President Biden on Friday said the situation on the border between Belarus and Poland is of "great concern" -- as a growing number of migrants is leading to increased tensions in the region, and accusations that Belarus and Moscow are manufacturing a crisis.
"I think it’s of great concern," Biden told reporters. "We’ve communicated our concern to Russia, we’ve communicated our concern to Belarus. We think it’s a problem."
EU FACES DOWN FRESH CRISIS AT ITS BORDERS, AS OFFICIALS ACCUSE BELARUS OF WEAPONIZING MIGRANT SURGE
Biden spoke amid a rapidly escalating crisis in Europe, where thousands of migrants from the Middle East have gathered at the border between Poland and Belarus. Polish and European Union officials have accused Minsk of funneling migrants to the border to create a crisis in response to sanctions against Belarus President Alexander Lukashenko for his crackdown against dissent and an allegedly stolen 2020 election.
Poland has sent troops to its border and declared a state of emergency. Camps have set up at the border, along with the borders of Latvia and Lithuania, amid reports that there are tens of thousands more migrants on their way.
The New York Times reports that Belarus not only loosened visa rules for travel from Iraq, from where a significant number of the migrants have arrived, but also increased state-owned airline flights and have even given migrants directions, wire cutters and axes to get through border fencing.
European Commission President Ursula von der Leyen met with President Biden at the White House this week and described a "hybrid attack" and a "cynical geopolitical powerplay."

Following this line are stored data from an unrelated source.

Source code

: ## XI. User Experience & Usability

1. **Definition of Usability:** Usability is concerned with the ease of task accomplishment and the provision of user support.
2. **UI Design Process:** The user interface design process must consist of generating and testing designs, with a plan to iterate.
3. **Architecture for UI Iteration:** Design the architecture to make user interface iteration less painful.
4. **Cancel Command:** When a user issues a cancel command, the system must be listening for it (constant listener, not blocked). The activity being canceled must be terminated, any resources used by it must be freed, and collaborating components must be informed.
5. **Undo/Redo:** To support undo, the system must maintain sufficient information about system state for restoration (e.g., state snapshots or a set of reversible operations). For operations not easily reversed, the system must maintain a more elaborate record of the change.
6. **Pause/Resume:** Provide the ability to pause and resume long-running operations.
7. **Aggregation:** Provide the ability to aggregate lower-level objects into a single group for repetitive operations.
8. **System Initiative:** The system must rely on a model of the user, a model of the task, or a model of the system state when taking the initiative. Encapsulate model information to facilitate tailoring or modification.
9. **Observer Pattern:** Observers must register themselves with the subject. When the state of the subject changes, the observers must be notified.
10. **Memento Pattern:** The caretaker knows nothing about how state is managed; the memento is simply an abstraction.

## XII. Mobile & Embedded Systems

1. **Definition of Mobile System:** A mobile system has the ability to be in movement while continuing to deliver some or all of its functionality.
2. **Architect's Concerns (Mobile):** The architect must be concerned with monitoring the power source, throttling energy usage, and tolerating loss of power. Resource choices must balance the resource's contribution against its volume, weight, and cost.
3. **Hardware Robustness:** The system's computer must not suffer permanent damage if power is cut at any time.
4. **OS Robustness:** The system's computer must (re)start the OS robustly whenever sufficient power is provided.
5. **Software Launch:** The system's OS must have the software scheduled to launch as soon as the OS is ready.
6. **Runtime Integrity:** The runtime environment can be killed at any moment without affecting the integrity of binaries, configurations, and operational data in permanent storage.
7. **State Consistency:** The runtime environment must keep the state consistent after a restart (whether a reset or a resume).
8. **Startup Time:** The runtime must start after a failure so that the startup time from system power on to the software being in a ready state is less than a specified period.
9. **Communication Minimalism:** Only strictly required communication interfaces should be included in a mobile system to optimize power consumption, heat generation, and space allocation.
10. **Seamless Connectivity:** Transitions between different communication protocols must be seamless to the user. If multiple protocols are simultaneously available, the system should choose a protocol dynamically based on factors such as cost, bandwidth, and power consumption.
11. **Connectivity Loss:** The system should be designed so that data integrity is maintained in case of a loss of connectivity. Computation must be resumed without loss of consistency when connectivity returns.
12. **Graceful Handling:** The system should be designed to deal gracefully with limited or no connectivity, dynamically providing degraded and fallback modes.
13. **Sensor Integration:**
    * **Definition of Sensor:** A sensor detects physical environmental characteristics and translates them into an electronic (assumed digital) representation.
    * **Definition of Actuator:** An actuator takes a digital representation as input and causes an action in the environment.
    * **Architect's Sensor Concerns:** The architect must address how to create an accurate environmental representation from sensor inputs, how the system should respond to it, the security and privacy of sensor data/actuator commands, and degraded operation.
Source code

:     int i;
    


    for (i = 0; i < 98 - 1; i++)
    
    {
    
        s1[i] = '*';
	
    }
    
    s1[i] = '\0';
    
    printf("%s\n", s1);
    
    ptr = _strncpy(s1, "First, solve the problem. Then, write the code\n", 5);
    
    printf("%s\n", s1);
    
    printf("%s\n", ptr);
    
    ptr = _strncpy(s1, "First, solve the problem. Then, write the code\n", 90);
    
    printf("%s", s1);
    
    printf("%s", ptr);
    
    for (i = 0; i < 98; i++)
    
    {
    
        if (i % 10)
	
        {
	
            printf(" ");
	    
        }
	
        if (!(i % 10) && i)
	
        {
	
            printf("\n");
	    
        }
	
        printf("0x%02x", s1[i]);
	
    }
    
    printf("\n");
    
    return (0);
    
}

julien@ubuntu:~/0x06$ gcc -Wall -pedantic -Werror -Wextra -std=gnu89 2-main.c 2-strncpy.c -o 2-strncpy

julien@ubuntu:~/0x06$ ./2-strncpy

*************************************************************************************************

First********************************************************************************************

"This is not a bilateral issue of Poland, Latvia, Lithuania and Belarus," von der Leyen told reporters. "This is a challenge to the whole of the European Union. And this is not a migration crisis. This is the attempt of an authoritarian regime to try to destabilize its democratic neighbors. This will not succeed."
BELARUS MARKS YEAR SINCE DISPUTED ELECTIONS UNDER LUKASHENKO, ‘EUROPE’S LAST DICTATOR'
Meanwhile, experts have suspected coordination from Moscow as part of a strategy to increase tensions in the region and distract from Russian activities near Ukraine. Russian President Vladimir Putin’s government has sent nuclear-capable strategic bombers on training missions over Belarus on Thursday in a show of support.
"These are manufactured events through strategic manipulation over a long period of time to create the conditions in which opportunities to make it even more unstable arise," Michael Ryan, former Deputy Assistant Secretary of Defense for European and NATO Policy, told Fox News this week. "And some of the tools have proven to be very effective because they do create such an emotional response in Europe — migration being one of them."
Putin has specifically denied Russian involvement in the crisis at the Belarus-Poland border.
"I want everyone to know that we have nothing to do with it. Everyone is trying to impose any responsibility on us for any reason and for no reason at all," Putin said in excerpts released Saturday of an interview with state television.
CLICK HERE TO GET THE FOX NEWS APP
Migration has been a sensitive topic in Europe since the 2015 Syrian migrant crisis, which saw masses of migrants flood into Europe -- creating political upheavals in a number of countries. So far, however, the crisis only appears to be uniting European leaders rather than dividing them, with E.U. officials visited Warsaw this week to express solidarity with Poland.
Meanwhile The Associated Press reported that Turkey has stopped selling airline tickets to Syrian, Iraqi and Yemeni nationals trying to get to Belarus after EU officials have pressured airlines to stop facilitating the travel.